— Work to be completed —
Every record below should be copied exactly, with the pictures left out.

### Input records

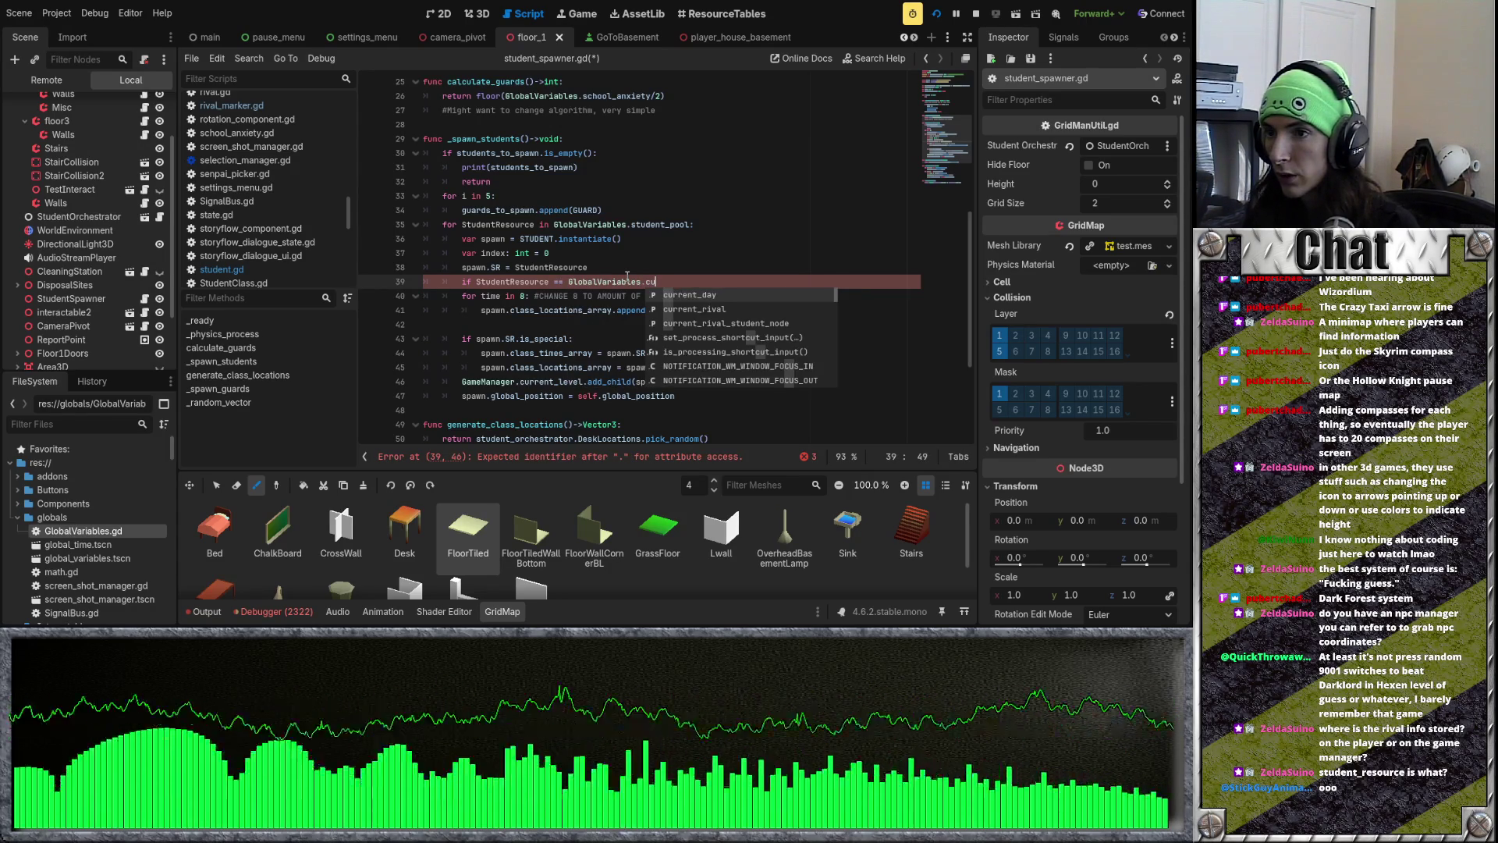
key(Down)
key(Return)
text(:)
key(Return)
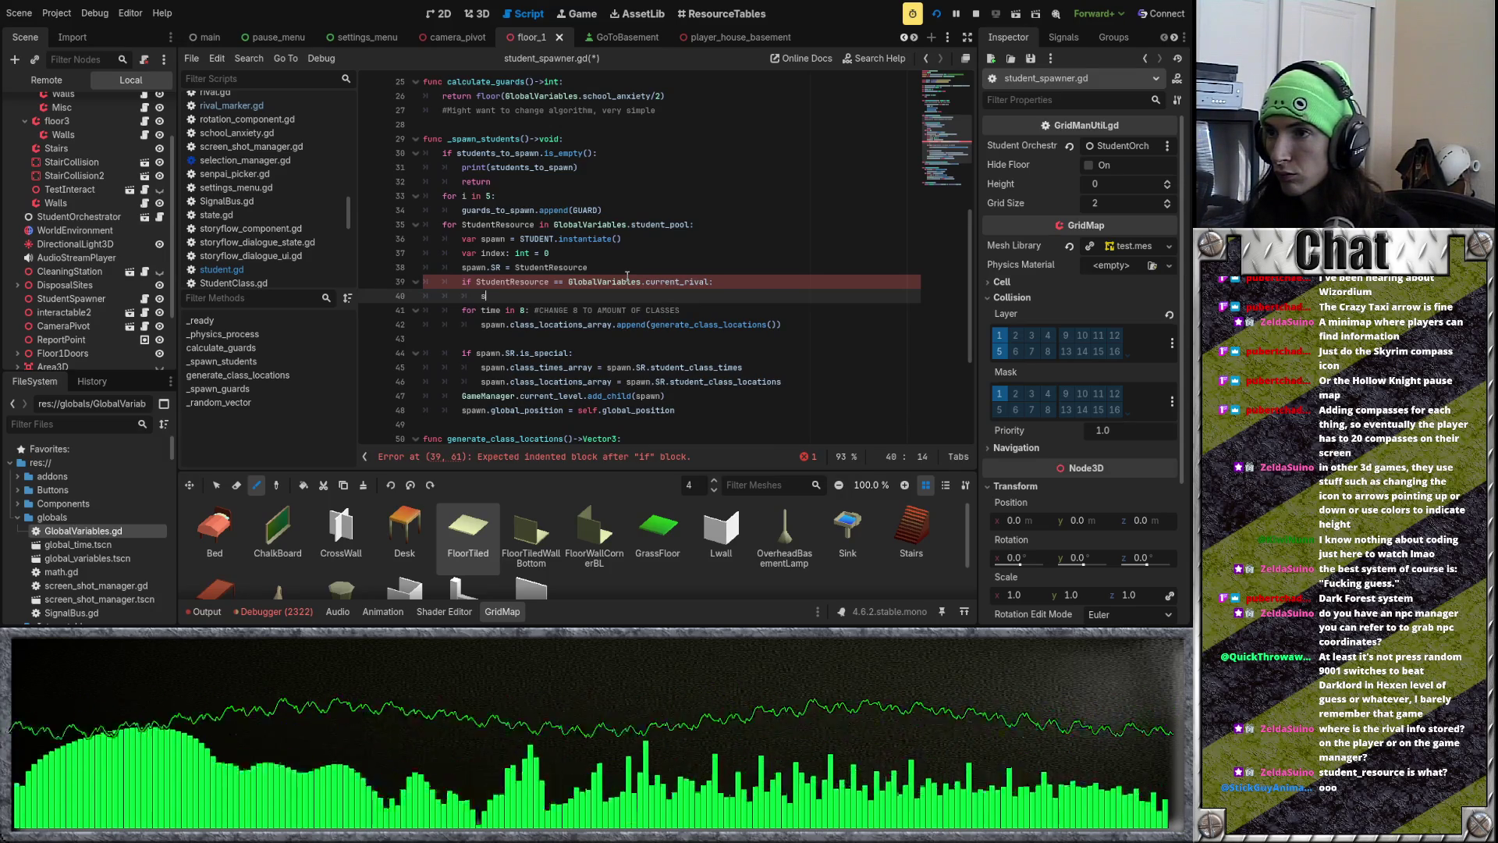
Step: Begin the branch body with spawn = GlobalVariables. and review the code below
text(pawn = )
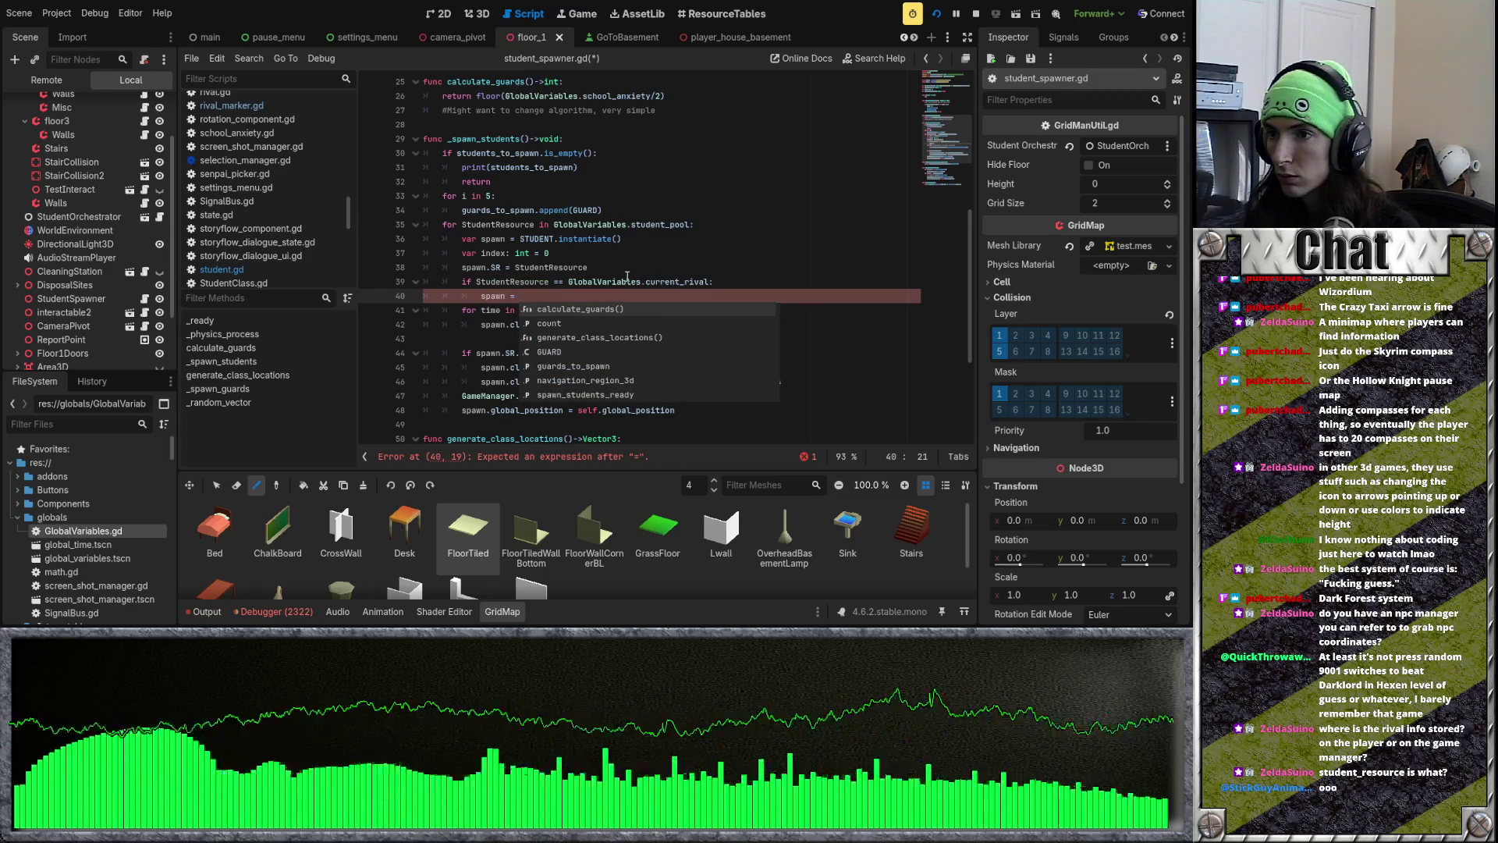
text(Glo)
key(Return)
text(.)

######

— Finished exercise —
key(Down)
key(Return)
text(:)
key(Return)
Step: Begin the branch body with spawn = GlobalVariables. and review the code below
text(pawn = )
text(Glo)
key(Return)
text(.)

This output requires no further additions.